__Requirement__
Can you render the rows from the very first line up to and including the line with "17: (123, 140)" as a Markdown table with the columns Number and Text, skipping blank lines and leaving the pictures out?
Start of Data supplied
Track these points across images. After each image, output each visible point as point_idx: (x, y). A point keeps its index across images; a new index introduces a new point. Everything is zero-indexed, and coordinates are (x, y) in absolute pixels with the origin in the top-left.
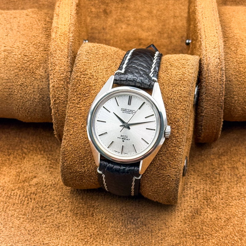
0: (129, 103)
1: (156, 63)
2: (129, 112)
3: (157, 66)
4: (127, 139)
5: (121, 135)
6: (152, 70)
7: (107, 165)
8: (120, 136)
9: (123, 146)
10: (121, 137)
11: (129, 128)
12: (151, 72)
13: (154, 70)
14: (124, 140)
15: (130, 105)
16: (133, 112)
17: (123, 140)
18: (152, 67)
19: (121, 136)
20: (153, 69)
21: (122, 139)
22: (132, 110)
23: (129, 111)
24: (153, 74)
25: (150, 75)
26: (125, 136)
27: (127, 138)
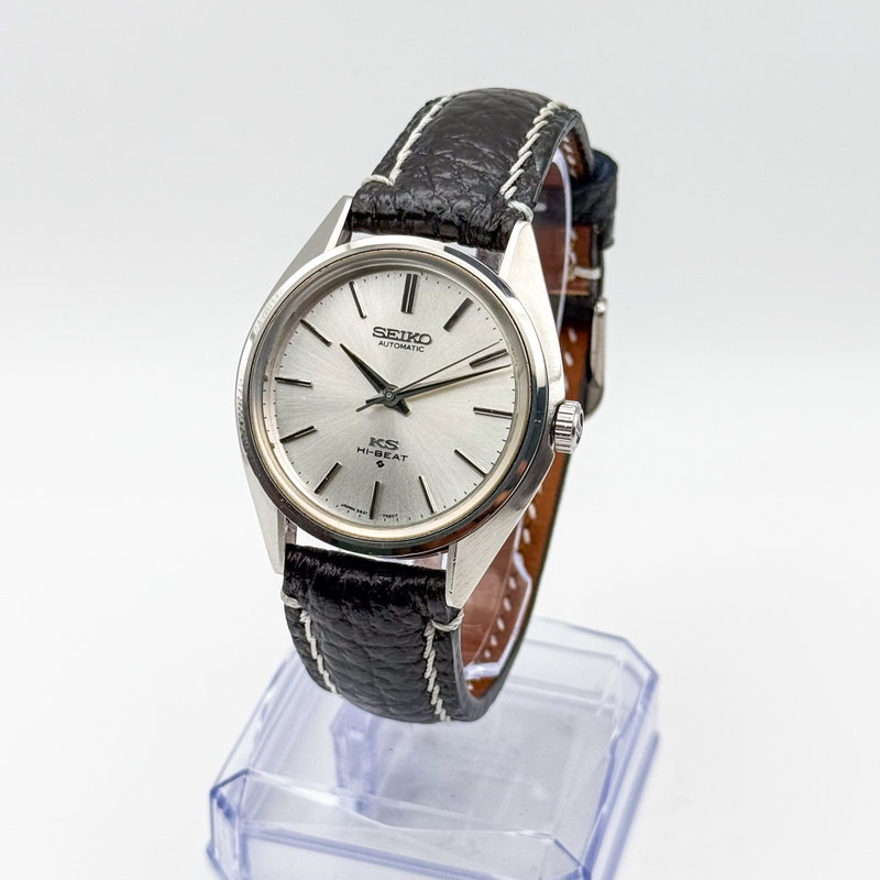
0: (408, 306)
1: (535, 143)
2: (407, 344)
3: (540, 155)
4: (396, 457)
5: (372, 439)
6: (515, 171)
7: (315, 567)
8: (365, 444)
9: (377, 483)
10: (371, 449)
11: (404, 410)
12: (507, 177)
13: (521, 171)
14: (385, 461)
15: (410, 311)
16: (420, 342)
17: (380, 459)
18: (517, 159)
19: (371, 444)
20: (522, 167)
21: (378, 454)
22: (417, 334)
23: (406, 337)
24: (514, 189)
25: (503, 189)
26: (388, 442)
27: (396, 452)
End of Data supplied
__Solution to this problem__
| Number | Text |
|---|---|
| 1 | Track these points across images. After each image, output each visible point as point_idx: (x, y). A point keeps its index across images; a new index introduces a new point. Everything is zero-indexed, and coordinates are (x, y) in absolute pixels with the origin in the top-left. |
| 2 | 0: (129, 103) |
| 3 | 1: (156, 63) |
| 4 | 2: (129, 112) |
| 5 | 3: (157, 66) |
| 6 | 4: (127, 139) |
| 7 | 5: (121, 135) |
| 8 | 6: (152, 70) |
| 9 | 7: (107, 165) |
| 10 | 8: (120, 136) |
| 11 | 9: (123, 146) |
| 12 | 10: (121, 137) |
| 13 | 11: (129, 128) |
| 14 | 12: (151, 72) |
| 15 | 13: (154, 70) |
| 16 | 14: (124, 140) |
| 17 | 15: (130, 105) |
| 18 | 16: (133, 112) |
| 19 | 17: (123, 140) |